■ CONSEGNE ■
A – Nel testo sul consiglio federale della Lega, a chi viene attribuito il copyright del paragone con Bud Spencer?
B – Stabilisca se ciascuna delle seguenti affermazioni concorda con il testo sul consiglio federale della Lega, rispondendo sì o no e citando le parole decisive: (i) il consiglio federale è un organo convocato di frequente; (ii) Giorgetti ha espresso un mea culpa; (iii) Zaia ha criticato il leader.
C – Prosegua il testo sul consiglio federale della Lega, riprendendo dopo l'ultima frase riportata.

■ TESTO DI RIFERIMENTO ■
__________________________________________________
Novembre 5th, 2021 Riccardo Fucile

UN PALLONE GONFIATO E TANTI PALLONI SGONFI: SALVINI DECLINANTE NEL PAESE INCASSA UN SOSTEGNO DA ISTITUTO LUCE, SI CONFERMA L’ASSENZA DI CORAGGIO DEI SUOI COMPETITOR

Insomma, nel tanto atteso saloon leghista, alla fine nessuno sfida Bud Spencer (copyright di Giancarlo Giorgetti). Perché, si capisce, non è il luogo, non è il momento. E soprattutto perché, anche se la leadership di Salvini è declinante nel paese, nel partito resta (per ora) il dominus assoluto, ed è prematura la sfida, ammesso che ci sia un competitor pronto. Il consiglio federale di oggi – organo ormai raramente convocato, secondo lo stile dei partiti personali, e convocato, sempre lo stile dei partiti personali, solo per testare la fedeltà al capo – è però lo specchio di una crisi, confermata proprio dalle fanfare dall’unanimità di facciata.
E, senza offesa, anche da uno stile da Istituto Luce con cui vengono diramate le notizie, lancio di agenzia dopo lancio: “Giorgetti ribadisce fiducia”, “partito compatto sul segretario”, “i dirigenti confermano piena fiducia a Salvini e alla sua linea” e così via, precedute da un volitivo “ascolto tutti, poi decido io”, che fa molto Papeete o torso nudo su un campo di grano.
Facciamola breve: Salvini, appunto in perfetto stile Bud Spencer, ha fatto capire che comanda lui, almeno dentro la Lega: avanti col gruppo sovranista in Europa, conferenza programmatica per serrare i ranghi in vista del Quirinale, nessuna concessione in termini di linea, anche perché le questioni vere le ha evitate. La parola Draghi è rimasta il vero convitato di pietra. Ha pure incassato un mea culpa da Giorgetti per il modo, si sarebbe detto una volta, in cui ha espresso il dissenso nel libro di Vespa, e le sperticate lodi di Zaia verso il leader che “prende i voti” da dare in pasto ai cronisti. E c’è da dire che di ruggiti di leoni non se ne sono sentiti, da parte di chi è uscito dalla riunione con gli stessi pensieri e retropensieri con cui è entrato. Altro elemento da annotare sul taccuino perché tra l’applauso e il dissenso ci sono diverse grammature di attributi.
__________________________________________________
■ Voci di dati archiviate ■
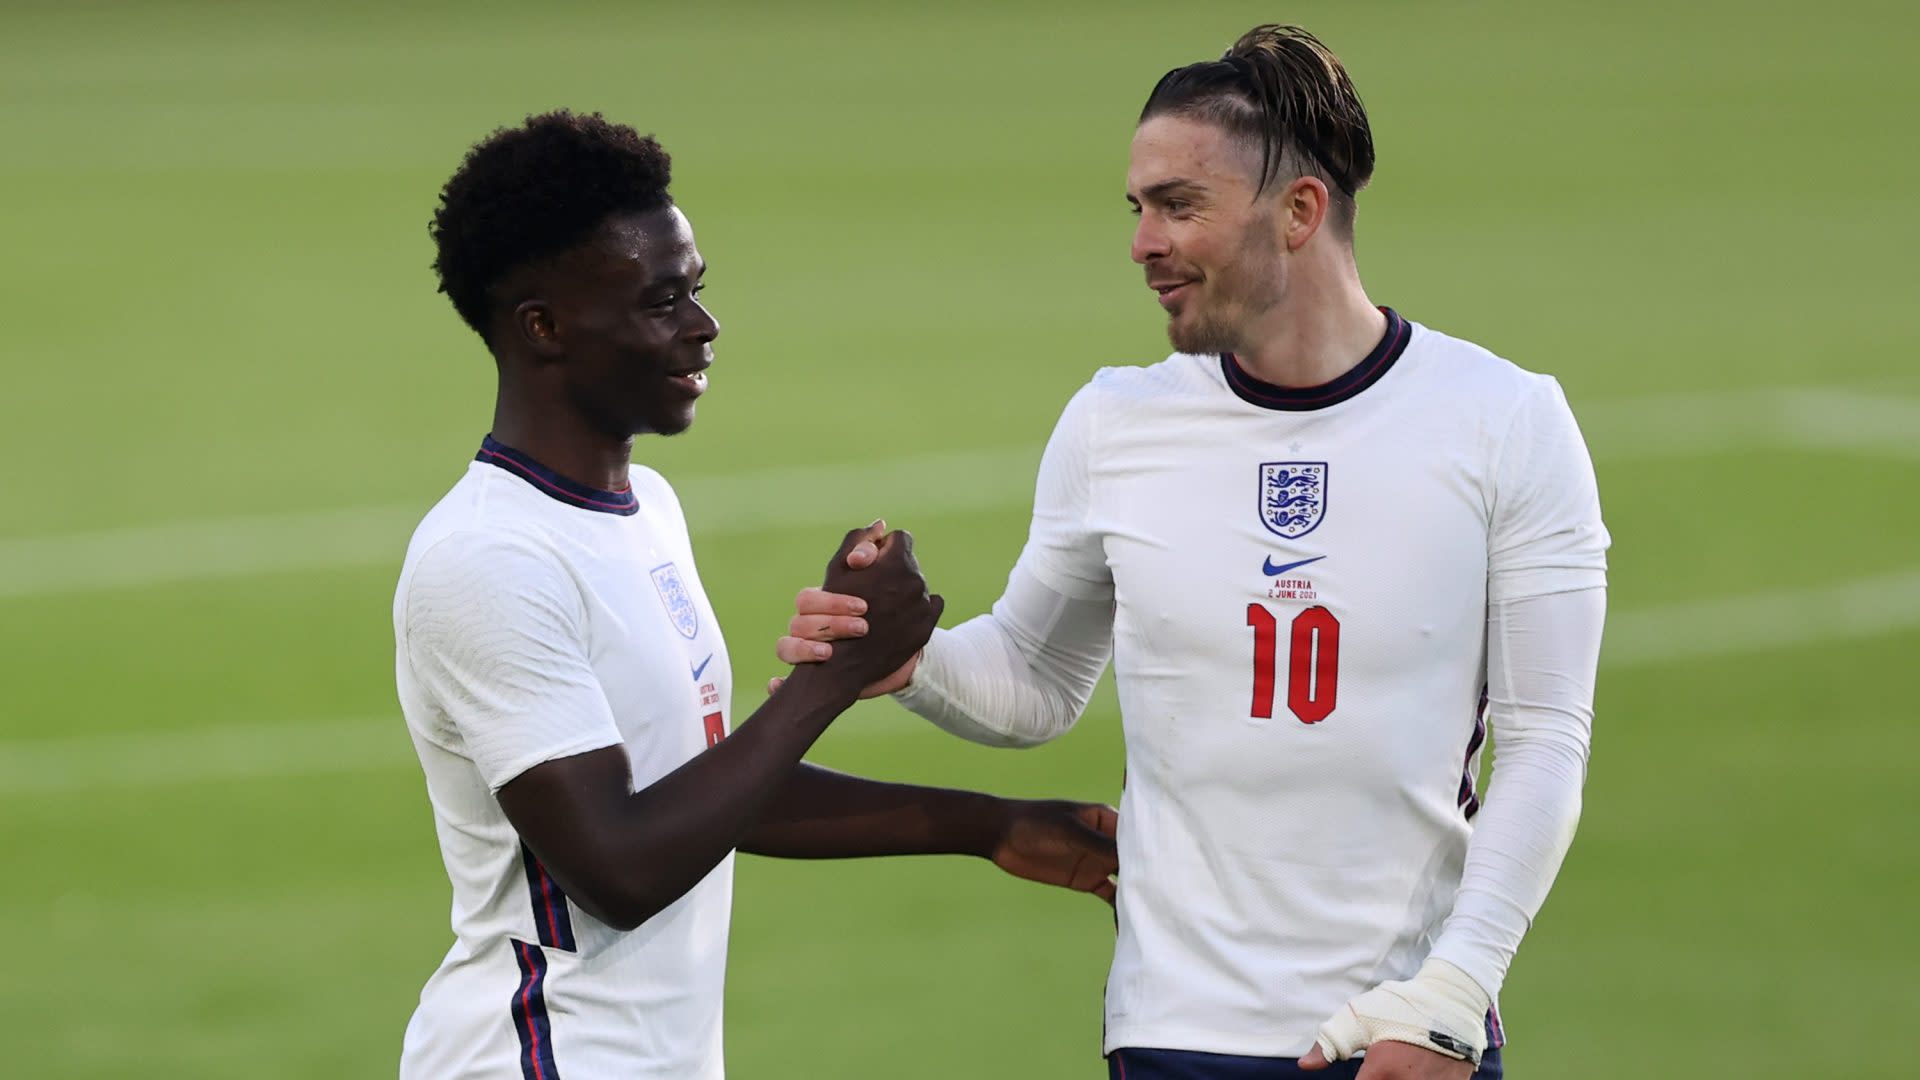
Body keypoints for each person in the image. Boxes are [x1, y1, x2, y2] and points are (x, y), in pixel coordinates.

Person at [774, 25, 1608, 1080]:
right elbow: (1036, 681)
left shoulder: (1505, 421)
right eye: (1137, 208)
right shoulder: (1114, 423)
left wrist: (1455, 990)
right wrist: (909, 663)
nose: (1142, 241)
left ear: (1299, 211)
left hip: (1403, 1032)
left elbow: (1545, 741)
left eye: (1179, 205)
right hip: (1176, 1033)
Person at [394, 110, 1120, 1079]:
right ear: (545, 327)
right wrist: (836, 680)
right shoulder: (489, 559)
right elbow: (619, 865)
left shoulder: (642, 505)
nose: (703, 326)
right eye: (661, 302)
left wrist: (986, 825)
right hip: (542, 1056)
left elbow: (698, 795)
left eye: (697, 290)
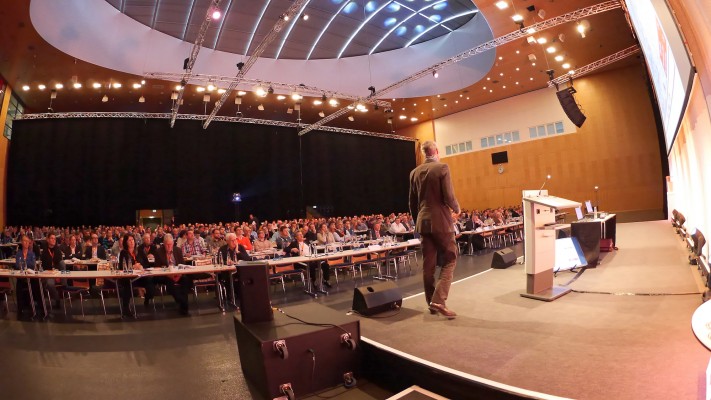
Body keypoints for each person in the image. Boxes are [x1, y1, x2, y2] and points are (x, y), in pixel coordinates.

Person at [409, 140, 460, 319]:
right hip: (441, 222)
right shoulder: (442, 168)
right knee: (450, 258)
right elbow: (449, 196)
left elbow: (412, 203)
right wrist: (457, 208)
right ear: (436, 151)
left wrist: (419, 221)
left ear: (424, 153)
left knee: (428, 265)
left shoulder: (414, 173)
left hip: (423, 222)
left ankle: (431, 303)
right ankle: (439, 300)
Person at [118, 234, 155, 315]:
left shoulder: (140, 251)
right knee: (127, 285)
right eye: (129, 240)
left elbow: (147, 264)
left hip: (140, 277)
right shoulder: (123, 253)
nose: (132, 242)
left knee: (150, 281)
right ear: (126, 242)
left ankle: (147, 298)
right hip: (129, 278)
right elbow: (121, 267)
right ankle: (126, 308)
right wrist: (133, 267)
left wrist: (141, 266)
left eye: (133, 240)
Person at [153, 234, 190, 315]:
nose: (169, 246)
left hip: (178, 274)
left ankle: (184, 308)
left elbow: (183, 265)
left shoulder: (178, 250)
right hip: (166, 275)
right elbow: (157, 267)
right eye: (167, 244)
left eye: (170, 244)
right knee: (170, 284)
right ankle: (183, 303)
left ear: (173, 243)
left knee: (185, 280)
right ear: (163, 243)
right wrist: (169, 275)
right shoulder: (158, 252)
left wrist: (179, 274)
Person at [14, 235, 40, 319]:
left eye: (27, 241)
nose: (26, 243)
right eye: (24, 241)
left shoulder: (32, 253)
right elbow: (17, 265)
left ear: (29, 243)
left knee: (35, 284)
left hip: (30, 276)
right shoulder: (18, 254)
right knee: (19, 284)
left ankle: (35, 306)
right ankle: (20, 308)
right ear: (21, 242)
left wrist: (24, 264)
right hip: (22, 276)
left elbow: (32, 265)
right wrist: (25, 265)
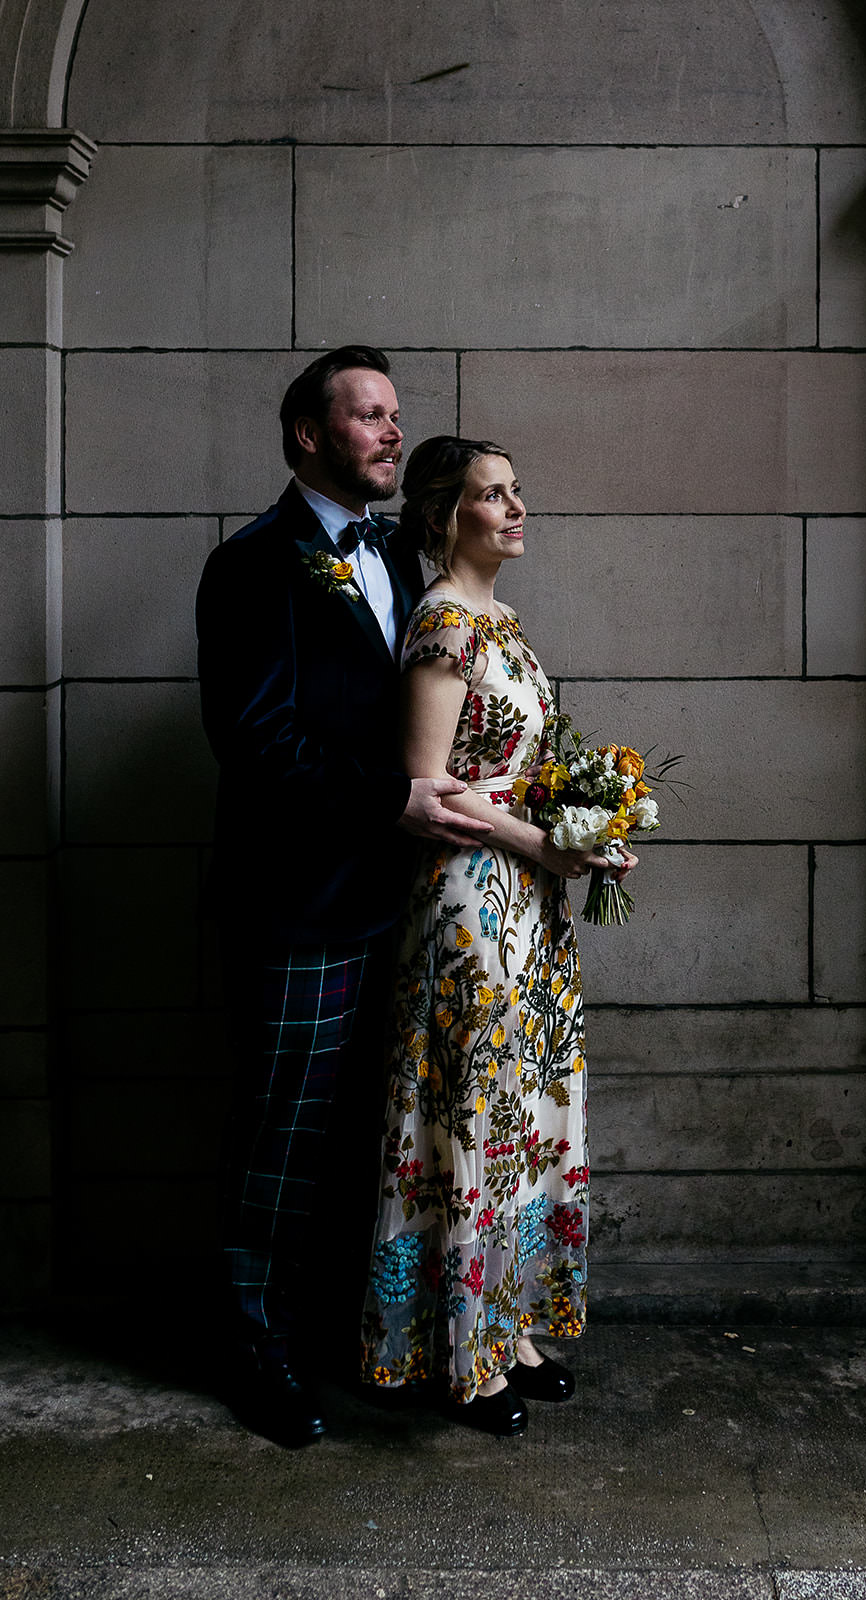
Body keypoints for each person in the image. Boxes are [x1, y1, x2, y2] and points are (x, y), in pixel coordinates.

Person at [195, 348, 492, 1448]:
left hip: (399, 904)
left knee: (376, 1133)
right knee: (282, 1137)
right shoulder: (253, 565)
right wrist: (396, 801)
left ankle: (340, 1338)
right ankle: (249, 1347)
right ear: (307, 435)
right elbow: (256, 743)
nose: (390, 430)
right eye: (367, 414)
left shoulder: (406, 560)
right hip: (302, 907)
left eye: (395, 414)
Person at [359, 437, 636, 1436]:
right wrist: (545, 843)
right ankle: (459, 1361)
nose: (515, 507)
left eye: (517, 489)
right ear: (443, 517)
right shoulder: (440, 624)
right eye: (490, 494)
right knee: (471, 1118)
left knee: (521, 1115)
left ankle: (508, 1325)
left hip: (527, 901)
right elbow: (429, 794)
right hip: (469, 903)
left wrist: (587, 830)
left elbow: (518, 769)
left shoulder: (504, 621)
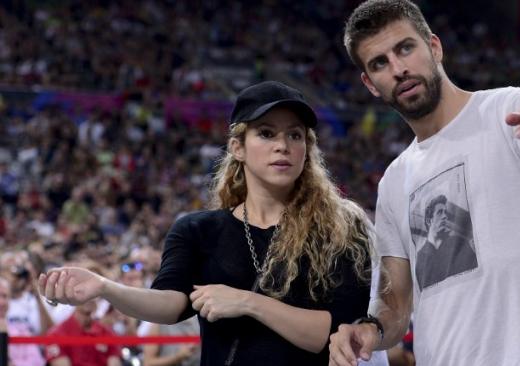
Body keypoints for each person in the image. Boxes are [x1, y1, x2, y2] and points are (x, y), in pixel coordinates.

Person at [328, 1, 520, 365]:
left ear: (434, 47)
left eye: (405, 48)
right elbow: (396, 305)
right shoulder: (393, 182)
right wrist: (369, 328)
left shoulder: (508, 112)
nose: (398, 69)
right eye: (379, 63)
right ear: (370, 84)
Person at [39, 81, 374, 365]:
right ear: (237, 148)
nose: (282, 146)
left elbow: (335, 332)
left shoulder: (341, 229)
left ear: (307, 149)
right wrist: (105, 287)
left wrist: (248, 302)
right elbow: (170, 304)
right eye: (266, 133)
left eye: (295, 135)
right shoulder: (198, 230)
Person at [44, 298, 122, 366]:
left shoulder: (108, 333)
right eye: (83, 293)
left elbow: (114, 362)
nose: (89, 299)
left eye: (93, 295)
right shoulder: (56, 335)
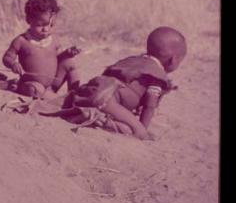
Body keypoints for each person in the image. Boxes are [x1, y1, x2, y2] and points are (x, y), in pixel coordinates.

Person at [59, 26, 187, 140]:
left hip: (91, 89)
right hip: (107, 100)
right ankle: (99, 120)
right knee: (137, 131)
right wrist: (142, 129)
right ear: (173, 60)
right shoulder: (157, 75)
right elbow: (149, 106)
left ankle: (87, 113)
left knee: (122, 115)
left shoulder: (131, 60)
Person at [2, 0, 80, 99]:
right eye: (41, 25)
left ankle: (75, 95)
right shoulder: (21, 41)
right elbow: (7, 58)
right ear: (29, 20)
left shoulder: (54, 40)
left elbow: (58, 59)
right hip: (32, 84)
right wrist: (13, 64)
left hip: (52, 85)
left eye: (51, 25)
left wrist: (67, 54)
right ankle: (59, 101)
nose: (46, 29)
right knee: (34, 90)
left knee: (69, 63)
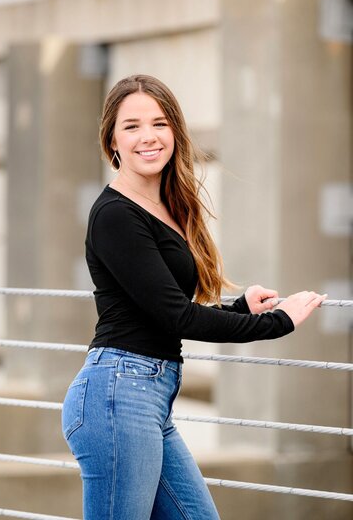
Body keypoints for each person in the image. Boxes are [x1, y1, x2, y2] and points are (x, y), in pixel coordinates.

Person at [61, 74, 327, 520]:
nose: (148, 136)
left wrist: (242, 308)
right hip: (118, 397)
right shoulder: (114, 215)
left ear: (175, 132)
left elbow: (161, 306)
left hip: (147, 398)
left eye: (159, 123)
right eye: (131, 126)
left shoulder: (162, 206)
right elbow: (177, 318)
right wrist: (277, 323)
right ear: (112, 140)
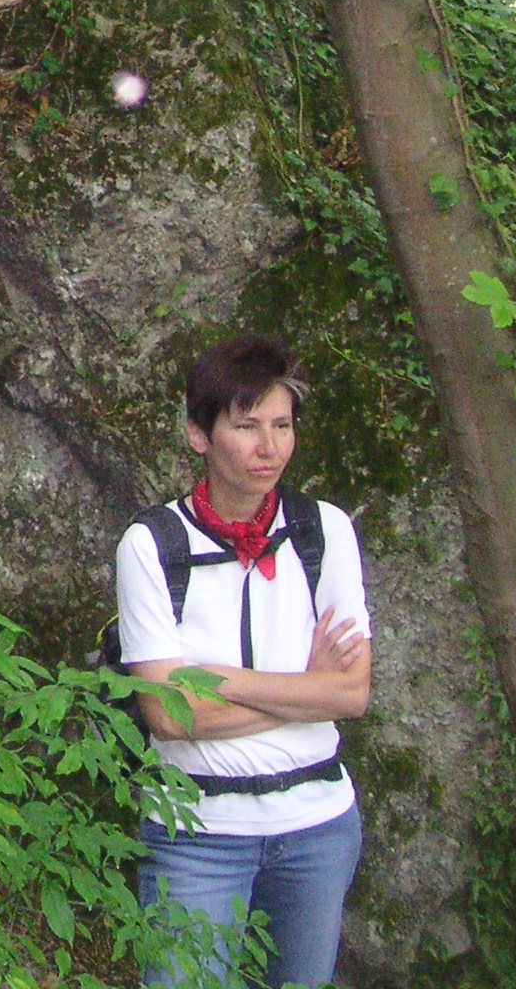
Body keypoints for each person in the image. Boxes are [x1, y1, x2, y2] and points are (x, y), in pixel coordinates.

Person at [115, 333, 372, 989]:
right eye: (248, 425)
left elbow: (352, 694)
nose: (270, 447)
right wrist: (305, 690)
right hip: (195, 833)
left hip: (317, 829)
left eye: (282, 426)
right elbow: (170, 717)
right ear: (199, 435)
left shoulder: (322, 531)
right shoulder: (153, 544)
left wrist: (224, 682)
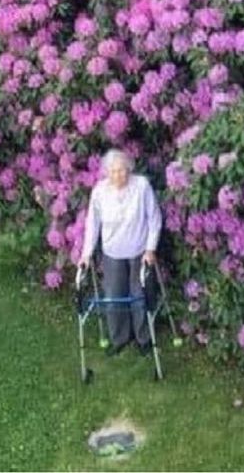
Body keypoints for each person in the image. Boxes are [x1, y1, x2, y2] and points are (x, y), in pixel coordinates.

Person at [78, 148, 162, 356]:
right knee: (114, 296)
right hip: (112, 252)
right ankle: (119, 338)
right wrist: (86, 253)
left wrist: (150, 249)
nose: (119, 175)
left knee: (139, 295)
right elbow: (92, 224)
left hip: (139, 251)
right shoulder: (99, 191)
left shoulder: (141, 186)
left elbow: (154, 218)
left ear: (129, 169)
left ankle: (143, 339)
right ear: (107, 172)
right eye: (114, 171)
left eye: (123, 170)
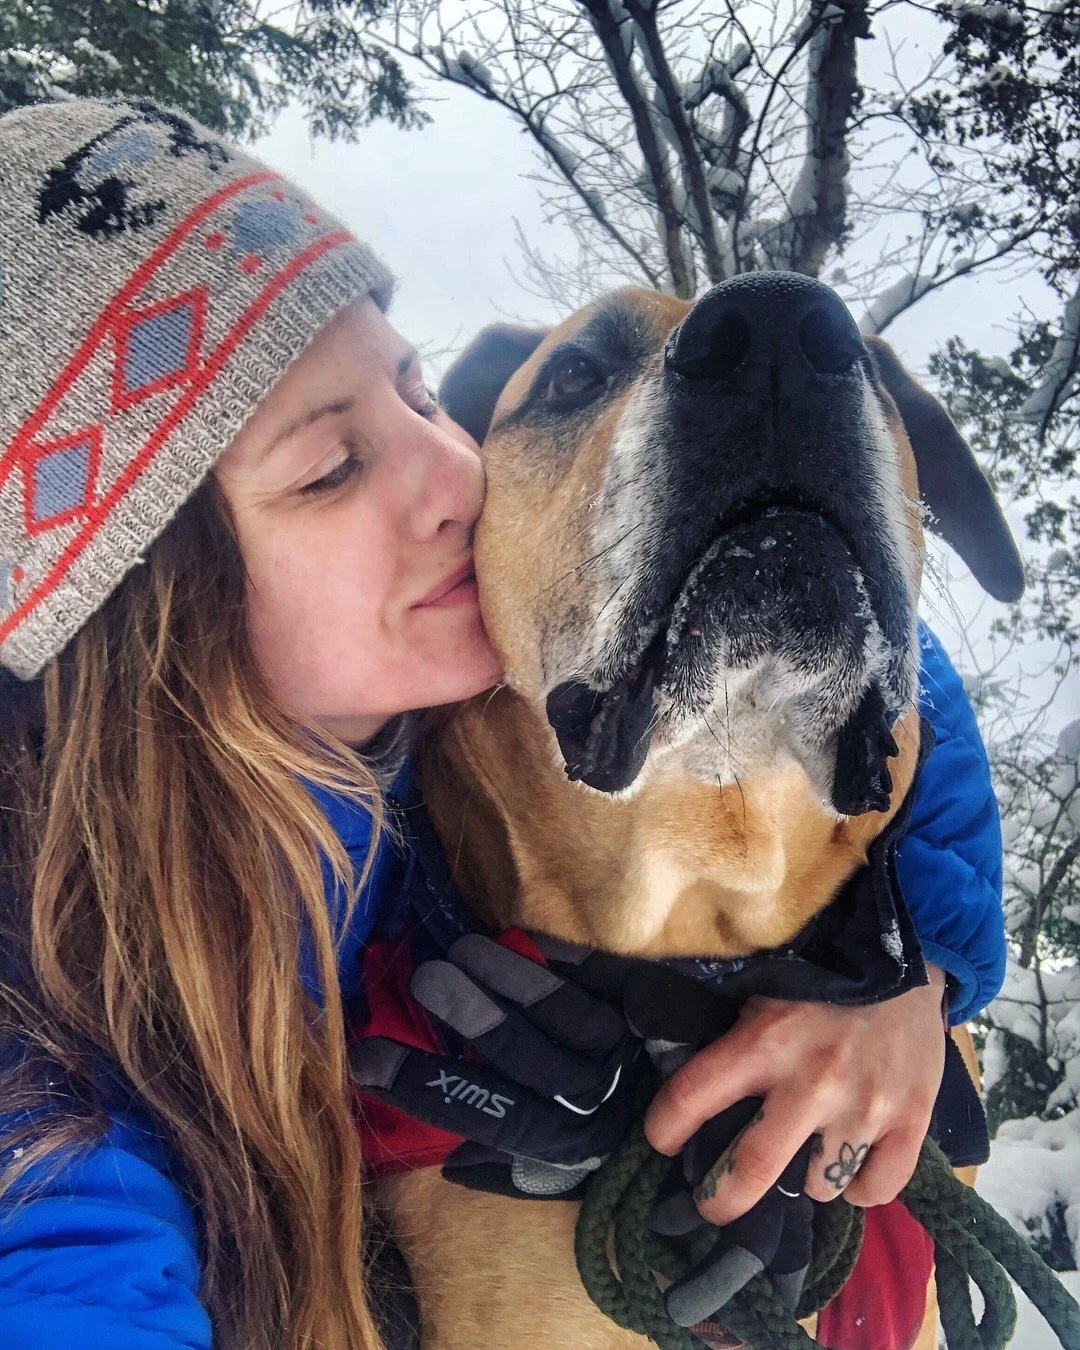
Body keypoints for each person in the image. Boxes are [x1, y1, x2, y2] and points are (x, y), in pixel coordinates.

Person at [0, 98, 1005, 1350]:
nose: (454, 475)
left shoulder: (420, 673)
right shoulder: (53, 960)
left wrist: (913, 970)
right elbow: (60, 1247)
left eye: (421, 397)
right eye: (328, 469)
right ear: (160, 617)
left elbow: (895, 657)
__________________________________________________
■ RISPOSTE SCRITTE ■
A – A Giancarlo Giorgetti.

B –
(i) No: "organo ormai raramente convocato".
(ii) Sì: "Ha pure incassato un mea culpa da Giorgetti".
(iii) No: "le sperticate lodi di Zaia verso il leader che “prende i voti”".

C –
Ma se il primo incassa una vittoria di Pirro interna e gli altri si nascondono come dei Vietcong nella selva leghista sperando che il governo Draghi completi l’opera, alla fine del western non consumato resta l’impressione di un partito seduto, nel suo insieme, su una polveriera di contraddizioni. Perché non è costo a zero, lo si è visto in questi mesi, il carnevale che prevede il sostegno a Draghi in Italia e il gruppo con la Le Pen in Europa, europeismo di qua, sovranismo di la, ma vale per tutti: se Salvini ha l’imbarazzo di dire alla Le Pen che in Italia sta con Draghi, Giorgetti ha l’imbarazzo di dire a Draghi che in Europa sta con la Le Pen.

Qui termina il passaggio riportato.